Here are seven things in your shopping basket that are about to cost you more.
Tighter restrictions on catching tuna and increased demand from emerging markets means tinned tuna prices could rise dramatically in the coming months.
Analysts Mintec told shopping magazine The Grocer: “The new control measures will further limit the current low catches, helping wild tuna stocks recover.
"This is likely to drive prices higher over the next six months, along with falling catches for alternative tuna species and rising exports to emerging markets."
After many years, it looks like the supermarket's 'price war' on milk might finally be over.
In fact, research from The Grocer has found that milk prices have risen by as much as 75% at the till.
Iceland was recently charging just 25p a pint for the white stuff but ut has now hiked it to 44p, bringing it in line with Aldi and Lidl’s pricing.
Meanwhile the big four have also been quietly increasing their milk prices. The Grocer notes that they’ve all added 1p to the cost of two pints.
Stock up on peanuts as experts are predicting prices will soon soar.

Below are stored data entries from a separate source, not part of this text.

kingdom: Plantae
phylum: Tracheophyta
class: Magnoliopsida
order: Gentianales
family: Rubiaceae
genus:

Increasing demand from health conscious consumers in China, combined with bad weather in growing regions like Argentina and South Africa, has vastly reduced the amount of peanuts that are going to make it to European shores in the coming months.
Prices for peanuts are already on the rise by as much as 30%.
4. Olive Oil
Fancy drizzling olive oil on your salad? A poor harvest means you can expect to pay more for the oil than you did last year.
Spain is home to 300 million olive trees that produce twice mas much extra virgin olive oil as Italy, but a record hot year in 2015 caused a drought that led to an appalling harvest.
To add to the problem more than million Italian olive trees have been affected by a bacteria that kills the tree.
The two problems have already combined to create a 20% increase in olive oil prices.
5. Black pepper
Analysts at Mintec have warned that production of black pepper in India, one of the world’s biggest suppliers, has fallen by a third this year, while production in Vietnam is down sharply as well.
Wholesale prices of black pepper have been soaring in recent months as a result of decreased supply, and Mintec believes it’s only a matter of time before these prices are passed on to shoppers.
6. Vanilla ice cream
Prepare to pay more for your classic ice cream as the soaring cost of vanilla pushes up prices.
A poor harvest of Madagascan vanilla has led to a nearly 150% increase in prices.
This makes vanilla now the second most expensive spice in the world after saffron.
As a result, Charlie Thuillier of ice cream brand Oppo, told the Guardian he had had to pay £60 for a litre of vanilla extract up from £27 in February.
Those price rises will be passed on to ice cream buyers so this year you may want to switch to chocolate or strawberry in order to keep your ice cream bill down.
Need a lemon for your gin and tonic? Poor harvest in key growing regions due to unseasonal weather means there is a shortage of the cocktail essential.
Crops are down 35% thanks to severe frosts and unusually warm springs.
The problem is being compounded by the fact British supermarkets have strict quality guidelines on the fruit they will except.
Plus, there is growing demand from the new middle classes in India and China who also want to finish their day with a slice of lemon in their gin and tonic.
As a result the price of a lemon at the big four supermarkets has risen by 25% in the past year.